Copy everything from the start of the entries down to the line containing "Produkt-Highlights", swapping "Augenlifting" for "Augenpflege" and keeping all else the same. Omit the pictures from your answer.

# Page images and extracted text:
□ □ □ □ □ □ □
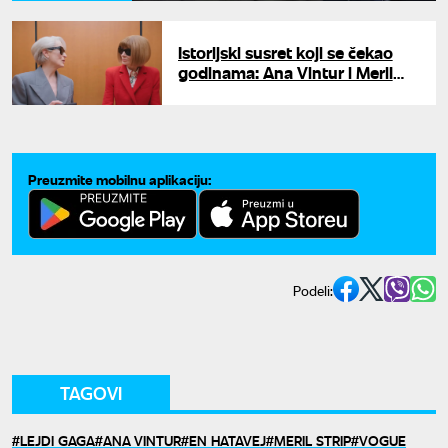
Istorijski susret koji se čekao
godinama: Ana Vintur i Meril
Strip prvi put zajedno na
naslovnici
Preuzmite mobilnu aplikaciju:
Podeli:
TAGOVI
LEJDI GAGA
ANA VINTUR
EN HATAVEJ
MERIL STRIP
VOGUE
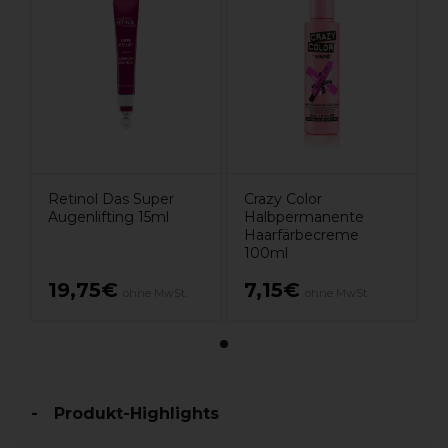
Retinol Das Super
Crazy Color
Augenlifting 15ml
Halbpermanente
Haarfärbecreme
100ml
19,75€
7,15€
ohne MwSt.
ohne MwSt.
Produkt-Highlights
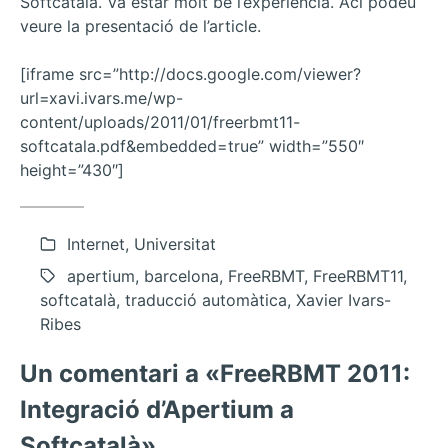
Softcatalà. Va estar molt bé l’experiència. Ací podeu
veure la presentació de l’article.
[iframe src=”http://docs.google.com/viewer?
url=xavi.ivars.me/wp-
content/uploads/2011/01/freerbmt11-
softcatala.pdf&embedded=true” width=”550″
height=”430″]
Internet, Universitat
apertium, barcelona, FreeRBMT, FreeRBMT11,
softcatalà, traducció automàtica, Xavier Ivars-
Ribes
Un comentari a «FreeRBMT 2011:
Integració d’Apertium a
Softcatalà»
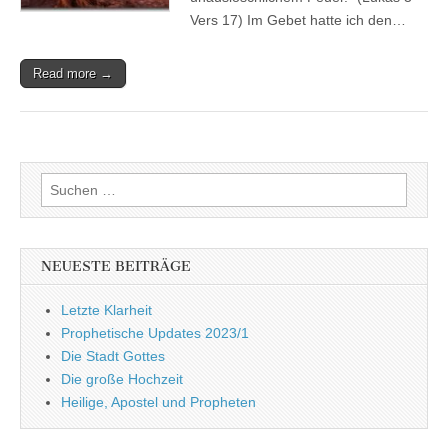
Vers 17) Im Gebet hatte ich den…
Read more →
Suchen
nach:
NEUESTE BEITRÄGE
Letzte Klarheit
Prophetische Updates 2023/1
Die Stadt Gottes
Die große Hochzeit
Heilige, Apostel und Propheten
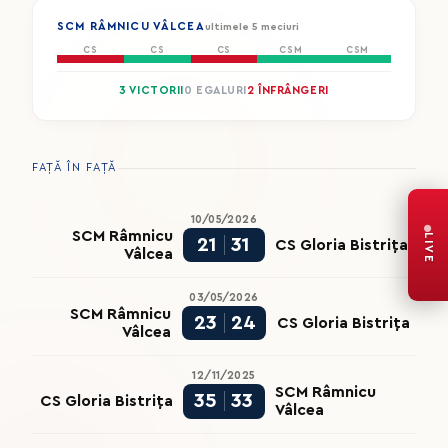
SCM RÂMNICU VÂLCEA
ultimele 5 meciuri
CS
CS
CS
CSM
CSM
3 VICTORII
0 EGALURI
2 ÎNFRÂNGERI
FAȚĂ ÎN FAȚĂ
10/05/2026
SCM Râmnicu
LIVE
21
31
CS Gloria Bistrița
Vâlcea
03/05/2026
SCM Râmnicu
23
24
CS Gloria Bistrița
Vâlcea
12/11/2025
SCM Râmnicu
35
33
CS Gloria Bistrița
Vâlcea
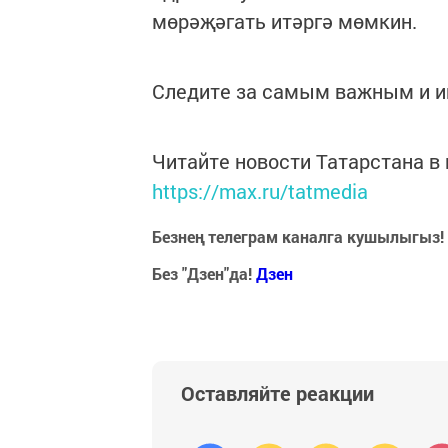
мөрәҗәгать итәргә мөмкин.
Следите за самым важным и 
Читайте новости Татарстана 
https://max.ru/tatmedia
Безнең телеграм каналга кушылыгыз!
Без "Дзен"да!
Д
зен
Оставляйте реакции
□ □ □ □ □ □ □
# Solution to the exercise:
Istorijski susret koji se čekao
godinama: Ana Vintur i Meril
Strip prvi put zajedno na
naslovnici
Preuzmite mobilnu aplikaciju:
Podeli:
TAGOVI
LEJDI GAGA
ANA VINTUR
EN HATAVEJ
MERIL STRIP
VOGUE
Retinol Das Super
Crazy Color
Augenpflege 15ml
Halbpermanente
Haarfärbecreme
100ml
19,75€
7,15€
ohne MwSt.
ohne MwSt.
Produkt-Highlights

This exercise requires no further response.